DATA SHOWN:
......

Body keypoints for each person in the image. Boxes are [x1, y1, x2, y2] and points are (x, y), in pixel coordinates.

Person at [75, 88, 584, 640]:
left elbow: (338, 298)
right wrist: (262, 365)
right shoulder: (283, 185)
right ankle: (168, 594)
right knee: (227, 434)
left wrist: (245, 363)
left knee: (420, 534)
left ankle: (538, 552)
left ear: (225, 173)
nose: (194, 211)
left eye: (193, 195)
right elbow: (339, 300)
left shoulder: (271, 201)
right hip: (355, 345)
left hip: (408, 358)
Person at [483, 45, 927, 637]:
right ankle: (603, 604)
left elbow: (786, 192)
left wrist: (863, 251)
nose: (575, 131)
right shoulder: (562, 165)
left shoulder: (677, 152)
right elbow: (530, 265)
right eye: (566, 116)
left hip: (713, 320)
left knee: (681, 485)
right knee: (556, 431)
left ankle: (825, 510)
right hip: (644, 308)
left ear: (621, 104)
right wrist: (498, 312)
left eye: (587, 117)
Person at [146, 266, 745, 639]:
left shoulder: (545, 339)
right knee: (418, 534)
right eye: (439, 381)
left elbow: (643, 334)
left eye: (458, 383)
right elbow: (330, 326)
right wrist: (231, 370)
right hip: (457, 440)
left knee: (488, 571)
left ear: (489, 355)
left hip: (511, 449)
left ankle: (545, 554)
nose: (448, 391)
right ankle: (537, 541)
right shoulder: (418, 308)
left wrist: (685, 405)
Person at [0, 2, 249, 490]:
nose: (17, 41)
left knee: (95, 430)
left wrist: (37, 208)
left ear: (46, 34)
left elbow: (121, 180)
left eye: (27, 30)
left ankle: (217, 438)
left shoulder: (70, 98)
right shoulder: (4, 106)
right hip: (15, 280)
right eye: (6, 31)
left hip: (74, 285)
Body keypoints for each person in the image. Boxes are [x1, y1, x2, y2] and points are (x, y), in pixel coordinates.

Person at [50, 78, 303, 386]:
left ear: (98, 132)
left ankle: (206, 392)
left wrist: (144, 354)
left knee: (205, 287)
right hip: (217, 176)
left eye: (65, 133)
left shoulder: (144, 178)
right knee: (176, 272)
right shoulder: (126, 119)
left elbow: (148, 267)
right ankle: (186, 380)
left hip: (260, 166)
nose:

......

TASK INSTRUCTIONS: Every entry must be repeated exactly; none may be skipped.

EXPECTED OUTPUT:
Body keypoints for each person in the image. Boxes are [x1, y1, x2, y2] and points are (x, y), in pixel coordinates.

Person at [75, 88, 584, 640]:
left elbow: (338, 298)
right wrist: (262, 365)
right shoulder: (283, 185)
right ankle: (168, 594)
right knee: (227, 434)
left wrist: (245, 363)
left knee: (420, 534)
left ankle: (538, 552)
left ear: (225, 173)
nose: (194, 211)
left eye: (193, 195)
right elbow: (339, 300)
left shoulder: (271, 201)
right hip: (355, 345)
left hip: (408, 358)
Person at [483, 45, 927, 637]:
right ankle: (603, 604)
left elbow: (786, 192)
left wrist: (863, 251)
nose: (575, 131)
right shoulder: (562, 165)
left shoulder: (677, 152)
right elbow: (530, 265)
right eye: (566, 116)
left hip: (713, 320)
left knee: (681, 485)
right knee: (556, 431)
left ankle: (825, 510)
right hip: (644, 308)
left ear: (621, 104)
right wrist: (498, 312)
left eye: (587, 117)
Person at [146, 266, 745, 639]:
left shoulder: (545, 339)
right knee: (418, 534)
right eye: (439, 381)
left elbow: (643, 334)
left eye: (458, 383)
right elbow: (330, 326)
right wrist: (231, 370)
right hip: (457, 440)
left knee: (488, 571)
left ear: (489, 355)
left hip: (511, 449)
left ankle: (545, 554)
nose: (448, 391)
right ankle: (537, 541)
right shoulder: (418, 308)
left wrist: (685, 405)
Person at [0, 2, 249, 490]:
nose: (17, 41)
left knee: (95, 430)
left wrist: (37, 208)
left ear: (46, 34)
left elbow: (121, 180)
left eye: (27, 30)
left ankle: (217, 438)
left shoulder: (70, 98)
right shoulder: (4, 106)
right hip: (15, 280)
right eye: (6, 31)
left hip: (74, 285)
Body keypoints for each person in the image. Boxes are [x1, y1, x2, y2] and points are (x, y), in pixel coordinates.

Person at [50, 78, 303, 386]:
left ear: (98, 132)
left ankle: (206, 392)
left wrist: (144, 354)
left knee: (205, 287)
right hip: (217, 176)
left eye: (65, 133)
left shoulder: (144, 178)
right knee: (176, 272)
right shoulder: (126, 119)
left elbow: (148, 267)
right ankle: (186, 380)
left hip: (260, 166)
nose:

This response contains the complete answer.